### DATA FOR THE TASK
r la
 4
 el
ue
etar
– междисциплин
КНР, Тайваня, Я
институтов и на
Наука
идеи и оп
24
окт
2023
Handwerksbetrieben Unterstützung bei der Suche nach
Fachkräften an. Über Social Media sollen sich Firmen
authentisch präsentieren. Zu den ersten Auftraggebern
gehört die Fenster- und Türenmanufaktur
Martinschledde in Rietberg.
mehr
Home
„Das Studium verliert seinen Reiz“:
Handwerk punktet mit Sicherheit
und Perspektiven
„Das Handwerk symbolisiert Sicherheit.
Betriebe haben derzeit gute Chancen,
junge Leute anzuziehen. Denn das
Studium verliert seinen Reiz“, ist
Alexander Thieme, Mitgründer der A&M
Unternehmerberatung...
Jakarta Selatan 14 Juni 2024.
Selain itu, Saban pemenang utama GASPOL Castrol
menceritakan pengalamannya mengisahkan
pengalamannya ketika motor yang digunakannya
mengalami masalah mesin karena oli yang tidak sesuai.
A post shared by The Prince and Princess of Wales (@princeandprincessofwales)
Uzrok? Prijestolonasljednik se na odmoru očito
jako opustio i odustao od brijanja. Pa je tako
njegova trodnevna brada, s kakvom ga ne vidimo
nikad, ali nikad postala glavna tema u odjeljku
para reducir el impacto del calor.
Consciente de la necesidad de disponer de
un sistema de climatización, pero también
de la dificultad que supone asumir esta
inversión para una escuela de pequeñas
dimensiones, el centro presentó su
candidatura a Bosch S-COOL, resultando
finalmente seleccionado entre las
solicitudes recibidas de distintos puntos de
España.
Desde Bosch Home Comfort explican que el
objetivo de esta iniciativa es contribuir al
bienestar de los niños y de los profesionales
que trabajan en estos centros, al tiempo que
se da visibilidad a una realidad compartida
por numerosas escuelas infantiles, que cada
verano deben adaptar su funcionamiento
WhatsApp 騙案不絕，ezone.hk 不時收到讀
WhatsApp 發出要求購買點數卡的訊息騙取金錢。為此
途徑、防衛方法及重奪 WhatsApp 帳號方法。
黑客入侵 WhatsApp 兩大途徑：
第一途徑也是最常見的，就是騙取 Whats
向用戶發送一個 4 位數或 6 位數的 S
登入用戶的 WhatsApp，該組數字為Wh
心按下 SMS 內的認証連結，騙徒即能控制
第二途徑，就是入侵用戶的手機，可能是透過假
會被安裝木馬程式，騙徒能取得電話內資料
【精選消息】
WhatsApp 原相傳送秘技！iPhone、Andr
######
### PROBLEM STATEMENT
Using the listing above, show each line with the word "pengalamannya" in it.

### ANSWER TO THE PROBLEM
menceritakan pengalamannya mengisahkan
pengalamannya ketika motor yang digunakannya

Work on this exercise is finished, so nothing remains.